When Kenneth Millar (detective novelist “Ross Macdonald”) read in a New York Times interview that Eudora Welty had once almost sent him a fan letter but then refrained because she feared to do so might be “icky,” he sent her a fan letter of his own. Thus began a correspondence that would last twelve years, from 1970 to 1982, only ending six months before Millar's death from the complications of Alzheimer's.
The times they met face to face could be counted almost on one hand, yet their first meeting—a year plus a week after the letters started, in the lobby of Manhattan's Algonquin Hotel—established a close bond which grew more intense with each year. Although Welty was a maiden lady in her early 60's, conventional in her morals, and Millar was a man in his late 50's committed to his marriage (he was the husband of mystery novelist Margaret Millar), their epistolary romance—nuanced, deliberate in its purity, yet filled with an intense personal regard—is a testimony to human love just as moving as the letters of Heloise and Abelard or Elizabeth Barrett and Robert Browning.
I have heard it said that intense flirtation is tantamount to adultery, and I will concede that, in this age, it is often true. But not here. Not in these letters.
Welty and Millar refuse to create any sort of mutual fantasy world. What they do instead is to share and explore the particular details of each others lives, their likes and dislikes, discovering in otherwise insignificant connections—a mutual friend, the joint affection for an obscure novel, a city they both once visited (or plan to visit), a shared literary contact or political opinion, a recent bird sighting, a few strikingly similar (or dissimilar) days of weather--a confluence of correspondences that may serve to bring the great rivers of their two selves together. (It is a metaphor that Welty would explore in her Pulitzer prize winning novel, The Optimist's Daughter (1972), where she speaks of the union of the Mississippi and the Ohio at Cairo, Illinois: “All they could see was sky, water, birds, and confluence. It was the whole morning world.”)
This can be a sad book, and it gets even sadder toward the end.
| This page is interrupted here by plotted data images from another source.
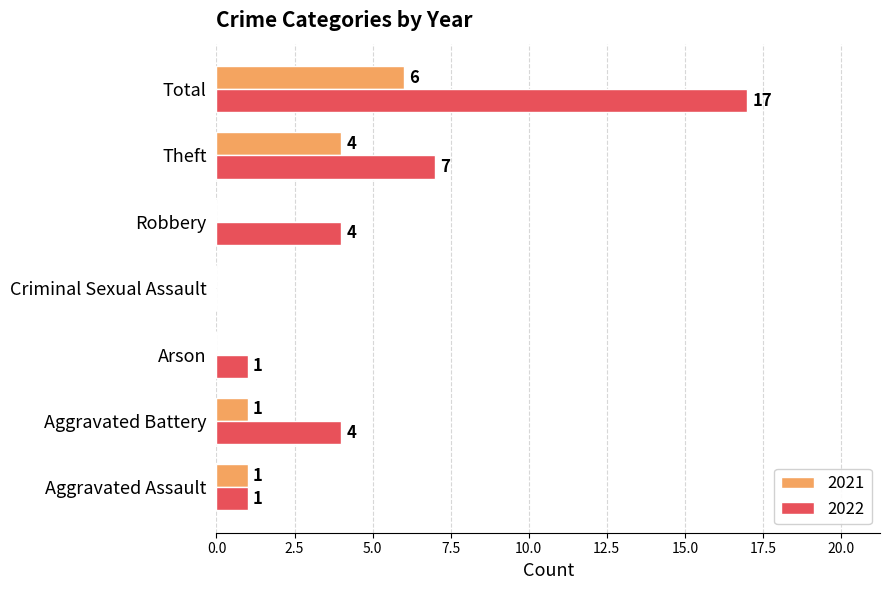

Where is 2021 nearest to the value 3?

Theft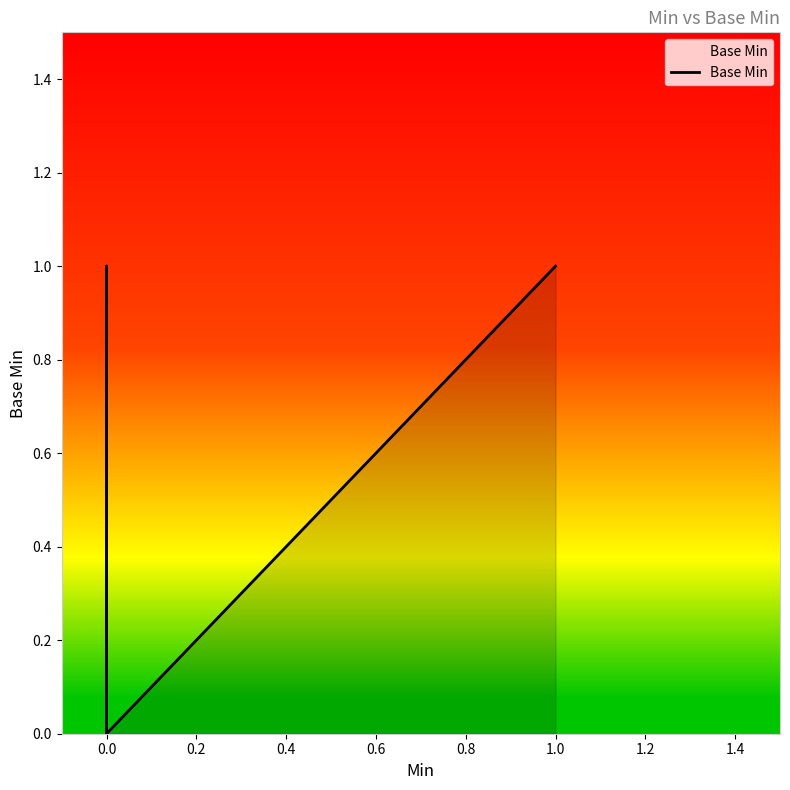

What is the sum of all values?

2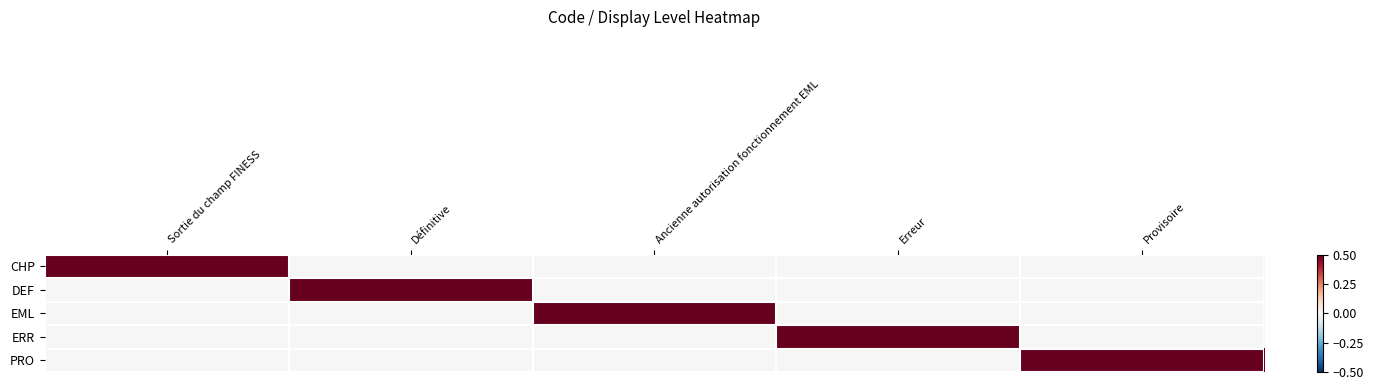

Reading right to left, what are all the values shown in this chart?

CHP: Provisoire=0	Erreur=0	Ancienne autorisation fonctionnement EML=0	Définitive=0	Sortie du champ FINESS=1
DEF: Provisoire=0	Erreur=0	Ancienne autorisation fonctionnement EML=0	Définitive=1	Sortie du champ FINESS=0
EML: Provisoire=0	Erreur=0	Ancienne autorisation fonctionnement EML=1	Définitive=0	Sortie du champ FINESS=0
ERR: Provisoire=0	Erreur=1	Ancienne autorisation fonctionnement EML=0	Définitive=0	Sortie du champ FINESS=0
PRO: Provisoire=1	Erreur=0	Ancienne autorisation fonctionnement EML=0	Définitive=0	Sortie du champ FINESS=0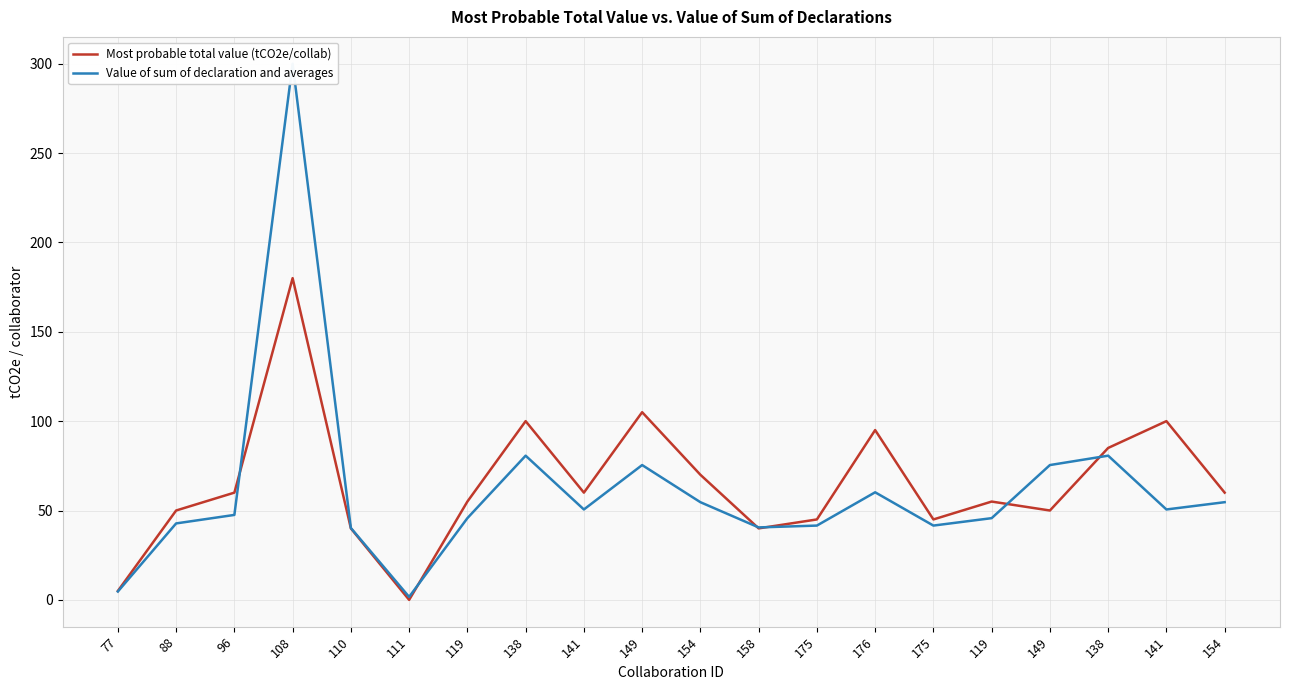

Which series has the largest total across all categories?

Most probable total value (tCO2e/collab)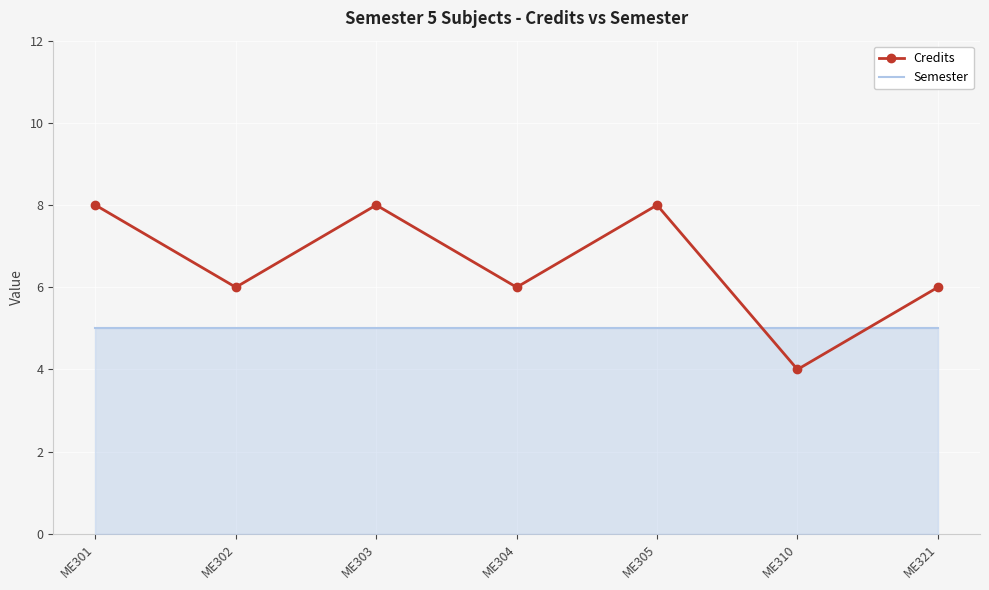

What is the smallest value displayed?

4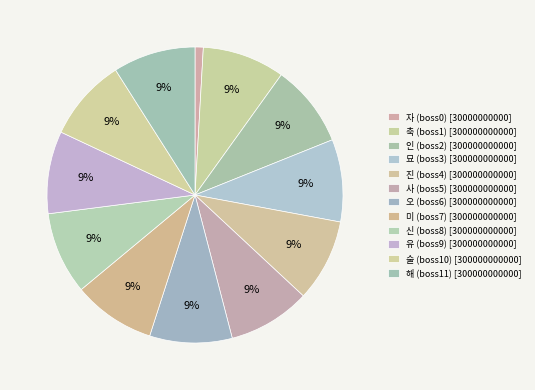

How many segments does this pie chart have?

12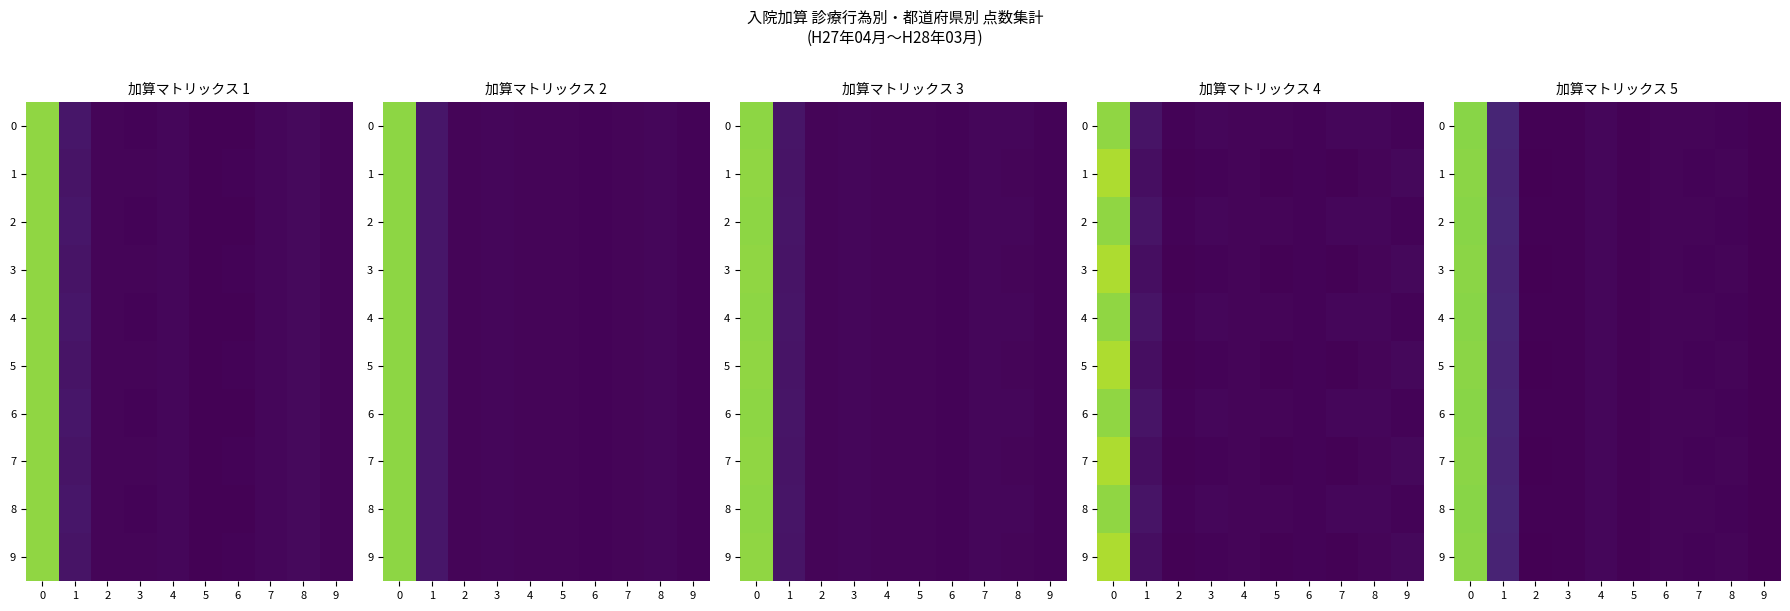

The value of 4 at 2 is 0.0. True or false?

False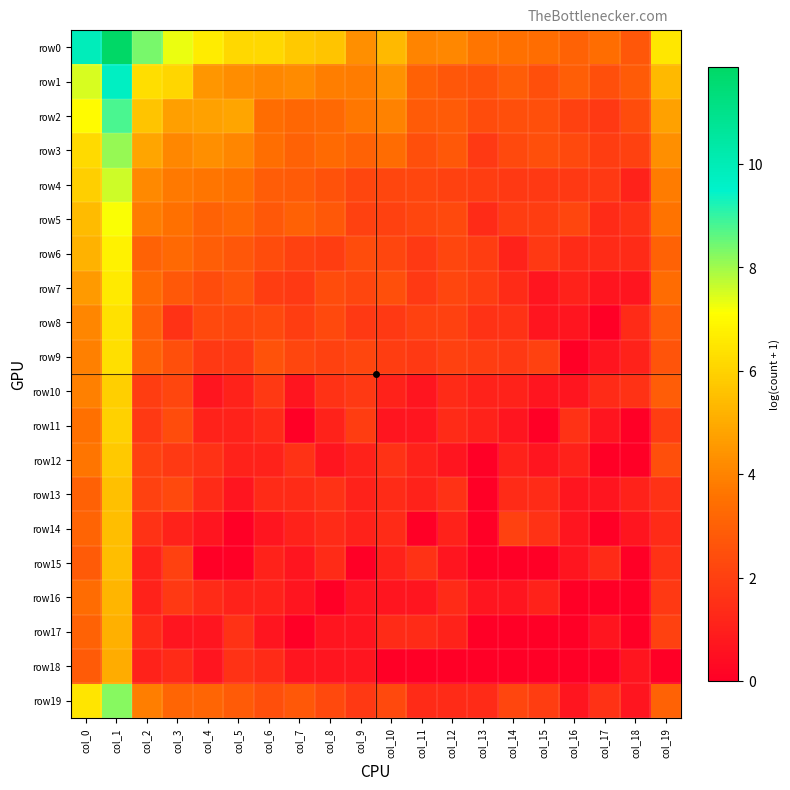

Reading left to right, list all the values displayed in this chart.

row0: col_0=9.9	col_1=11.9	col_2=8.4	col_3=7.3	col_4=6.7	col_5=6.2	col_6=6.1	col_7=5.8	col_8=5.6	col_9=4.3	col_10=5.4	col_11=4.0	col_12=4.1	col_13=3.6	col_14=3.5	col_15=3.4	col_16=3.1	col_17=3.4	col_18=2.7	col_19=6.5
row1: col_0=7.5	col_1=9.7	col_2=6.3	col_3=6.1	col_4=4.5	col_5=4.2	col_6=4.1	col_7=4.2	col_8=3.9	col_9=3.8	col_10=4.4	col_11=3.0	col_12=2.7	col_13=2.6	col_14=2.9	col_15=2.5	col_16=2.9	col_17=2.5	col_18=2.8	col_19=5.4
row2: col_0=7.0	col_1=8.8	col_2=5.6	col_3=4.7	col_4=4.7	col_5=4.8	col_6=3.4	col_7=3.2	col_8=3.3	col_9=3.7	col_10=4.0	col_11=2.8	col_12=2.8	col_13=2.4	col_14=2.5	col_15=2.5	col_16=2.1	col_17=1.8	col_18=2.4	col_19=4.8
row3: col_0=6.2	col_1=8.1	col_2=4.8	col_3=4.1	col_4=4.3	col_5=4.0	col_6=3.5	col_7=3.1	col_8=3.3	col_9=3.1	col_10=3.4	col_11=2.5	col_12=2.8	col_13=1.8	col_14=2.3	col_15=2.5	col_16=2.3	col_17=1.9	col_18=2.1	col_19=4.3
row4: col_0=5.9	col_1=7.6	col_2=4.1	col_3=3.7	col_4=3.7	col_5=3.5	col_6=2.9	col_7=2.8	col_8=2.6	col_9=2.2	col_10=2.2	col_11=2.2	col_12=2.1	col_13=1.9	col_14=1.8	col_15=1.8	col_16=1.8	col_17=1.8	col_18=1.1	col_19=3.9
row5: col_0=5.4	col_1=7.2	col_2=3.8	col_3=3.5	col_4=3.1	col_5=3.2	col_6=2.8	col_7=3.0	col_8=2.8	col_9=2.1	col_10=2.1	col_11=2.2	col_12=2.3	col_13=1.4	col_14=1.9	col_15=1.9	col_16=2.2	col_17=1.4	col_18=1.6	col_19=3.6
row6: col_0=5.2	col_1=6.8	col_2=3.1	col_3=3.3	col_4=2.9	col_5=2.7	col_6=2.4	col_7=2.1	col_8=1.9	col_9=2.4	col_10=2.2	col_11=1.8	col_12=2.2	col_13=1.9	col_14=1.1	col_15=1.8	col_16=1.4	col_17=1.4	col_18=1.4	col_19=3.1
row7: col_0=4.6	col_1=6.6	col_2=3.3	col_3=2.8	col_4=2.4	col_5=2.6	col_6=1.9	col_7=1.8	col_8=2.4	col_9=2.2	col_10=2.5	col_11=1.8	col_12=2.2	col_13=1.9	col_14=1.4	col_15=0.7	col_16=1.1	col_17=0.7	col_18=0.7	col_19=3.4
row8: col_0=4.1	col_1=6.4	col_2=3.0	col_3=1.6	col_4=2.3	col_5=2.2	col_6=2.3	col_7=1.9	col_8=2.3	col_9=1.8	col_10=1.8	col_11=2.1	col_12=2.1	col_13=1.6	col_14=1.6	col_15=0.7	col_16=0.7	col_17=0.0	col_18=1.4	col_19=2.9
row9: col_0=3.9	col_1=6.3	col_2=3.0	col_3=2.5	col_4=1.8	col_5=1.8	col_6=2.6	col_7=2.2	col_8=2.1	col_9=2.2	col_10=1.9	col_11=1.8	col_12=2.1	col_13=1.9	col_14=1.8	col_15=2.1	col_16=0.0	col_17=0.7	col_18=1.1	col_19=2.6
row10: col_0=3.9	col_1=5.9	col_2=1.9	col_3=2.2	col_4=0.7	col_5=1.1	col_6=1.8	col_7=0.7	col_8=1.6	col_9=1.8	col_10=1.1	col_11=0.7	col_12=1.4	col_13=1.1	col_14=1.1	col_15=0.7	col_16=0.7	col_17=1.4	col_18=1.6	col_19=2.9
row11: col_0=3.5	col_1=6.0	col_2=1.8	col_3=2.4	col_4=1.1	col_5=1.1	col_6=1.4	col_7=0.0	col_8=1.1	col_9=1.9	col_10=0.7	col_11=0.7	col_12=1.4	col_13=1.1	col_14=0.7	col_15=0.0	col_16=1.6	col_17=0.7	col_18=0.0	col_19=1.9
row12: col_0=3.6	col_1=5.8	col_2=2.1	col_3=1.8	col_4=1.6	col_5=1.1	col_6=1.1	col_7=1.6	col_8=0.7	col_9=1.1	col_10=1.6	col_11=1.1	col_12=0.7	col_13=0.0	col_14=1.1	col_15=0.7	col_16=1.1	col_17=0.0	col_18=0.0	col_19=2.5
row13: col_0=3.0	col_1=5.5	col_2=2.1	col_3=2.3	col_4=1.4	col_5=0.7	col_6=1.4	col_7=1.4	col_8=1.6	col_9=1.1	col_10=1.4	col_11=1.1	col_12=1.6	col_13=0.0	col_14=1.4	col_15=1.4	col_16=0.7	col_17=0.7	col_18=1.1	col_19=1.6
row14: col_0=3.1	col_1=5.5	col_2=1.6	col_3=1.1	col_4=0.7	col_5=0.0	col_6=0.7	col_7=1.1	col_8=1.4	col_9=1.1	col_10=1.4	col_11=0.0	col_12=1.1	col_13=0.0	col_14=2.1	col_15=1.6	col_16=0.7	col_17=0.0	col_18=0.7	col_19=1.4
row15: col_0=2.8	col_1=5.5	col_2=1.1	col_3=2.1	col_4=0.0	col_5=0.0	col_6=1.1	col_7=0.7	col_8=1.4	col_9=0.0	col_10=1.1	col_11=1.6	col_12=0.7	col_13=0.0	col_14=0.0	col_15=0.0	col_16=0.7	col_17=1.4	col_18=0.0	col_19=1.6
row16: col_0=3.4	col_1=5.3	col_2=1.1	col_3=1.8	col_4=1.4	col_5=1.1	col_6=1.1	col_7=0.7	col_8=0.0	col_9=0.7	col_10=0.7	col_11=0.7	col_12=1.4	col_13=0.7	col_14=0.7	col_15=1.1	col_16=0.0	col_17=0.0	col_18=0.0	col_19=1.8
row17: col_0=3.1	col_1=5.1	col_2=1.4	col_3=0.7	col_4=0.7	col_5=1.6	col_6=0.7	col_7=0.0	col_8=0.7	col_9=0.7	col_10=1.4	col_11=1.4	col_12=1.1	col_13=0.0	col_14=0.0	col_15=0.0	col_16=0.0	col_17=0.7	col_18=0.0	col_19=2.1
row18: col_0=2.8	col_1=5.0	col_2=1.1	col_3=1.4	col_4=0.7	col_5=1.6	col_6=1.4	col_7=0.7	col_8=0.7	col_9=0.7	col_10=0.0	col_11=0.0	col_12=0.0	col_13=0.0	col_14=0.0	col_15=0.0	col_16=0.0	col_17=0.0	col_18=0.7	col_19=0.0
row19: col_0=6.5	col_1=8.2	col_2=3.9	col_3=3.2	col_4=3.2	col_5=2.8	col_6=2.5	col_7=2.8	col_8=2.3	col_9=1.8	col_10=2.3	col_11=1.4	col_12=1.4	col_13=1.4	col_14=2.2	col_15=1.9	col_16=0.7	col_17=1.6	col_18=0.7	col_19=3.1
The reader feels each writer's desire for the other's presence in almost every line, a desire more poignant as Millar's Alzheimer's progresses. His letters grow more laconic and less frequent, until at the last it is just Welty who writes, conjuring the particular connections they share in an ever continuing litany, desperate to keep the confluence flowing even as it ebbs away.
Both are long dead now of course. But—thanks to biographers and editors Marr and Nolan—“there are letters.” And although they may not be “the whole morning world,” these letters are certainly a resplendent piece of it, a reminder of how two people—through the magic of their words and their chaste and ardent imaginations—once contrived to make “the whole morning world” shine.